As Plaintiffs point out, "credit-related" insurance has certain characteristics that are consistent with its purpose as a security credit device. See Pl.Sum.J.Mtn. at 20- 21. They argue not only that such insurance must be issued in connection with a loan, but that it should be so closely connected that the coverage should not exceed the amount of the loan, and it should have the same origination and termination dates. Id. (citing Gary Fagg, Credit Life and Disability Ins. (CLICO Management 1986)). Most important, they state that the lender must be the beneficiary of any such credit-related insurance policy.*fn4 Id. All of these characteristics appear reasonable to the Court in light of the overall purpose of credit-related insurance, which primarily is to safeguard the lender rather than the borrower. Here, the proposed crop insurance (with the farmer as the beneficiary) would protect the farmer, not necessarily the lender, in the event some disaster destroyed or damaged the farmer's insured crop. With credit life insurance, the bank is the beneficiary and thereby is guaranteed repayment if the borrower defaults under one of the coverage conditions of the policy. This then is the critical difference between the type of insurance permitted in Heimann and the type proposed here. As a result, the Court cannot conclude that crop insurance is so similar to credit life insurance that it fits within the limited exception stated by the court in Heimann. If the Court of Appeals wishes to extend the exception to "crop insurance," it may of course do so. It is not, however, within this Court's purview to so presume.

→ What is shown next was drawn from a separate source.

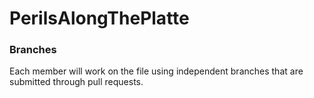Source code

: # PerilsAlongThePlatte

<h3>Branches</h3>
<p>Each member will work on the file using independent branches that are submitted through pull requests.</p>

For the reasons stated, the Court concludes that the application of sections 24 (Seventh) and 92 of the NBA are not ambiguous and, as interpreted, preclude the Comptroller from authorizing the sale of crop insurance in locations without regard to population limits. Moreover, there is no applicable judicial exception that would permit the sale of such insurance. The Defendants' motion to dismiss, therefore, is denied and the Plaintiffs' motion for summary judgment is granted. An appropriate Order accompanies this Memorandum.


Upon consideration of the Plaintiffs' Motion for Summary Judgment, the Defendants' Motion to Dismiss, the oppositions and replies thereto and for the reasons stated in the accompanying Memorandum of law, it is by the Court this 23rd day of March 1999,

ORDERED that the Plaintiffs' Motion for Summary Judgment is GRANTED; it is further

ORDERED that the Defendants' Motion to Dismiss pursuant to Fed.R.Civ.P. 12(b)(6) is DENIED; and it is further

ORDERED that the Clerk end copies of this Memorandum and Order.